41. Il résulte de ces éléments qu’alors que l’intimée connaissait le nouveau régime applicable en fonction du chiffre d’affaires généré par son activité expertale, elle a manqué à son obligation de collaborer avec l’expert-comptable concernant l’évolution de cette activité. Au regard de l’information retransmise par madame [J] et du chiffre d’affaires antérieurement généré par la réalisation d’expertises, il n’est pas établi que l’expert-comptable devait spécialement informer sa cliente sur le déclenchement de la perception de la TVA à partir du seuil de 32.600 euros, puisque les revenus antérieurs procurés par cette activité étaient très inférieurs, alors que l’expert-comptable ne disposait pas des éléments permettant de déduire que sa cliente allait développer cette activité.
42. Si madame [J] reproche à l’appelante de ne pas l’avoir informée qu’il fallait appliquer la TVA sur les expertises après l’établissement le 29 avril 2016 du bilan concernant l’année 2015, il résulte de la note adressée à l’intimée le 2 mai 2013 par l’Anpej qu’elle savait qu’elle se trouverait assujettie à la TVA en cas de dépassement du seuil de franchise. Le mail adressé par cette association précise expressément que pour les revenus expertaux (judiciaires ou non), le praticien est considéré comme exerçant une activité libérale et qu’il est notamment assujetti à la TVA, dès lors que le revenu expertal dépasse 32.600 euros. L’appelante ayant reçu de madame [J] cette information pouvait légitimement croire n’avoir pas à fournir à sa cliente la même information, y compris lors de l’établissement des derniers comptes le 29 avril 2016, pour l’application de la TVA sur les expertises réalisées à partir de cette année. En outre, il est établi que l’appelante n’avait pas à établir de situation intermédiaire, alors que madame [J] ne lui transmettait les éléments à traiter qu’en fin d’année.
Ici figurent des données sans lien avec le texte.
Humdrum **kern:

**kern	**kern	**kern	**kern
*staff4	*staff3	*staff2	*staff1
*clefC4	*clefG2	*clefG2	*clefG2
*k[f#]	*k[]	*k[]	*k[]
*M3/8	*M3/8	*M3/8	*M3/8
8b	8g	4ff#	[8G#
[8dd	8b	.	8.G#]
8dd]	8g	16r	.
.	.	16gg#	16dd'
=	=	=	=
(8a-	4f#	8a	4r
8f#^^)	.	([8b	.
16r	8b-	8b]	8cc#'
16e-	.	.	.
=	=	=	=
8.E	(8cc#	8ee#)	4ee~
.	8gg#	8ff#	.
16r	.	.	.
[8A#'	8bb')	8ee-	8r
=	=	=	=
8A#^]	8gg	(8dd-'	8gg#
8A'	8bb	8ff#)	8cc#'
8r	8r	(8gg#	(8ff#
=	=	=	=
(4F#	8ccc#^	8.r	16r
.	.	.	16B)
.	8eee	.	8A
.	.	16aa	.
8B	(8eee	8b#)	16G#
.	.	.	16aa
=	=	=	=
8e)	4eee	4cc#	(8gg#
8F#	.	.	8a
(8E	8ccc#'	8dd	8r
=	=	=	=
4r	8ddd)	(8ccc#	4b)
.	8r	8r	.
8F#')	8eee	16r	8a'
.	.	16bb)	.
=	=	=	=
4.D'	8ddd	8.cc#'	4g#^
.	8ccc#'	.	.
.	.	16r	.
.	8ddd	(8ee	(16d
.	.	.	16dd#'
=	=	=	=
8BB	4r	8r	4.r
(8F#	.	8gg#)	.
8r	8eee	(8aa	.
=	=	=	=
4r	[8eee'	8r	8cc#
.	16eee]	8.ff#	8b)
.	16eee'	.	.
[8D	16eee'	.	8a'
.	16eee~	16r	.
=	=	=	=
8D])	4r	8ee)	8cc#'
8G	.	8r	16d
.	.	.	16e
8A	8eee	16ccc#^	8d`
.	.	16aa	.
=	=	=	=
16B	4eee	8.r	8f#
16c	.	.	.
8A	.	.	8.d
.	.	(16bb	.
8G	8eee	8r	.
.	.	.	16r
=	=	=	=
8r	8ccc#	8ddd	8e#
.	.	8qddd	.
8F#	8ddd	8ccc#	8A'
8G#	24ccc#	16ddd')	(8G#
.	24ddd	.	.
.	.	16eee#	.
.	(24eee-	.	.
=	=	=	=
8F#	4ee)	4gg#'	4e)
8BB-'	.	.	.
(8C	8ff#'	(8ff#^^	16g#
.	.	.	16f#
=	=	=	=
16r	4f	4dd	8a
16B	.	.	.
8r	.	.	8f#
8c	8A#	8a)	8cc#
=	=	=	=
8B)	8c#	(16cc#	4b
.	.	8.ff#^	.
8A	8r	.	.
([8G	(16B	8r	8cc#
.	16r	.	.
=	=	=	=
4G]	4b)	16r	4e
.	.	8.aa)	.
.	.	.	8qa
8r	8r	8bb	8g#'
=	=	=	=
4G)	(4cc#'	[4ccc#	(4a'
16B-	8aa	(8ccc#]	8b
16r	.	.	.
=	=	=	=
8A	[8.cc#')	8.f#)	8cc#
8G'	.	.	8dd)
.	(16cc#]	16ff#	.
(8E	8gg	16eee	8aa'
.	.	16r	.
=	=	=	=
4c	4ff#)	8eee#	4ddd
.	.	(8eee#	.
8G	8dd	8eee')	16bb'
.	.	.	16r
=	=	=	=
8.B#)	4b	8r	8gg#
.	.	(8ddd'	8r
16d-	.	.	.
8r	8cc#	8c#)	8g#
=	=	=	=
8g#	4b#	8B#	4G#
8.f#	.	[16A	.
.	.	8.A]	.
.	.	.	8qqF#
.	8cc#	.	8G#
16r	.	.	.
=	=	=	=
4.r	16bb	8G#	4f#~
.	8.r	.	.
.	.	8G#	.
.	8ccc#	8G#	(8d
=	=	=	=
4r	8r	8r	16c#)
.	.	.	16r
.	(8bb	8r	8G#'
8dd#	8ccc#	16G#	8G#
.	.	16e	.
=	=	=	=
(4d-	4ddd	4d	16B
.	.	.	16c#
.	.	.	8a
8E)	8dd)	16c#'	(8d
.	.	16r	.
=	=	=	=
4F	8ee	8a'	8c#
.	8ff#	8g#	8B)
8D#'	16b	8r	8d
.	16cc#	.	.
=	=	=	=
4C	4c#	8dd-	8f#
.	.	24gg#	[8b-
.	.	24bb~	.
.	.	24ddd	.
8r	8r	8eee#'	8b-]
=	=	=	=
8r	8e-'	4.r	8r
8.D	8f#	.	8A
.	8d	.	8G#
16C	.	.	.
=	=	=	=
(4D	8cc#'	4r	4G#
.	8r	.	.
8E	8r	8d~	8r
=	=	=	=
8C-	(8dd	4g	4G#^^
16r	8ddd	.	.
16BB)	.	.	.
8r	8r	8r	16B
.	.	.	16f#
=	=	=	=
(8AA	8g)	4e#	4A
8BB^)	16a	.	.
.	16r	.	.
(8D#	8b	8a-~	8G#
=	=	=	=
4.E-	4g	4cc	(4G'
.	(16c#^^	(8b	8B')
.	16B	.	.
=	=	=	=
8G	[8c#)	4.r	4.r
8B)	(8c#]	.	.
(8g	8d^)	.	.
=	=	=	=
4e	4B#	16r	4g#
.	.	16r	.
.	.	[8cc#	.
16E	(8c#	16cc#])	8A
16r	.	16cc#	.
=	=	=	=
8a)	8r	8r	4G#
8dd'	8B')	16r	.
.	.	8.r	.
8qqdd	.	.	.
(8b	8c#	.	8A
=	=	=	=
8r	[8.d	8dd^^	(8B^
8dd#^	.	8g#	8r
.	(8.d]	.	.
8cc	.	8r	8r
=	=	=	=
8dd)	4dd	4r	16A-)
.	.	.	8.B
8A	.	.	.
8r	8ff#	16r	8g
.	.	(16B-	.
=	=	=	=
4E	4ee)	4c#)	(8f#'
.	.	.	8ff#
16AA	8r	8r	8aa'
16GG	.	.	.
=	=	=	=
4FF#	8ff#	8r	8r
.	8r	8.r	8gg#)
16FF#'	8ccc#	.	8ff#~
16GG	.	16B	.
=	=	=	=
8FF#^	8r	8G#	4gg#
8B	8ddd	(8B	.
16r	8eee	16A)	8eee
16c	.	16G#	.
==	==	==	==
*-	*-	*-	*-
Il en résulte que lors de l’établissement des comptes 2015, l’appelante ne disposait d’aucun élément sur le volume de l’activité que madame [J] envisageait de réaliser en 2016.
43. En conséquence, aucune faute ne peut être retenue à l’encontre de l’appelante, et le jugement déféré sera infirmé en ses dispositions soumises à la cour. Madame [J] sera ainsi déboutée de l’ensemble de ses demandes. Succombant devant cet appel, [W] [J] sera condamnée à payer à l’appelante la somme de 3.000 euros sur le fondement de l’article 700 du code de procédure civile ainsi qu’aux entiers dépens.
PAR CES MOTIFS
La Cour statuant publiquement, contradictoirement, par mise à disposition de l’arrêt au greffe de la Cour, les parties en ayant été préalablement avisées dans les conditions prévues au deuxième alinéa de l’article 450 du Code de procédure civile, après en avoir délibéré conformément à la loi,
Vu l’article 1232-1 du code civil';
Infirme le jugement déféré en ses dispositions soumises à la cour ;
statuant à nouveau';
Déboute madame [J] de l’ensemble de ses demandes';
Condamne [W] [J] à payer à la société Hermès Consultants la somme de 3.000 euros sur le fondement de l’article 700 du code de procédure civile ainsi qu’aux entiers dépens de première instance et d’appel, dont distraction au profit de la Scp Montoya Pascal – Montoya Dorne Goarant, comme prescrit aux dispositions de l’article 699 du code de procédure civile';
SIGNÉ par Mme FIGUET, Présidente et par Mme RICHET, Greffière à laquelle la minute de la décision a été remise par le magistrat signataire.